Transcribed page contents
========================================================================

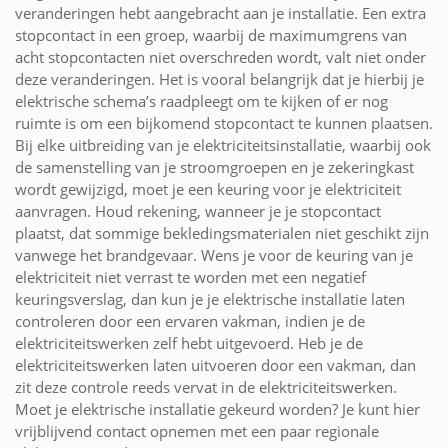
veranderingen hebt aangebracht aan je installatie. Een extra
stopcontact in een groep, waarbij de maximumgrens van
acht stopcontacten niet overschreden wordt, valt niet onder
deze veranderingen. Het is vooral belangrijk dat je hierbij je
elektrische schema’s raadpleegt om te kijken of er nog
ruimte is om een bijkomend stopcontact te kunnen plaatsen.
Bij elke uitbreiding van je elektriciteitsinstallatie, waarbij ook
de samenstelling van je stroomgroepen en je zekeringkast
wordt gewijzigd, moet je een keuring voor je elektriciteit
aanvragen. Houd rekening, wanneer je je stopcontact
plaatst, dat sommige bekledingsmaterialen niet geschikt zijn
vanwege het brandgevaar. Wens je voor de keuring van je
elektriciteit niet verrast te worden met een negatief
keuringsverslag, dan kun je je elektrische installatie laten
controleren door een ervaren vakman, indien je de
elektriciteitswerken zelf hebt uitgevoerd. Heb je de
elektriciteitswerken laten uitvoeren door een vakman, dan
zit deze controle reeds vervat in de elektriciteitswerken.
Moet je elektrische installatie gekeurd worden? Je kunt hier
vrijblijvend contact opnemen met een paar regionale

========================================================================

Read the data above and count the lines that include "waarbij". Answer only with the count.

2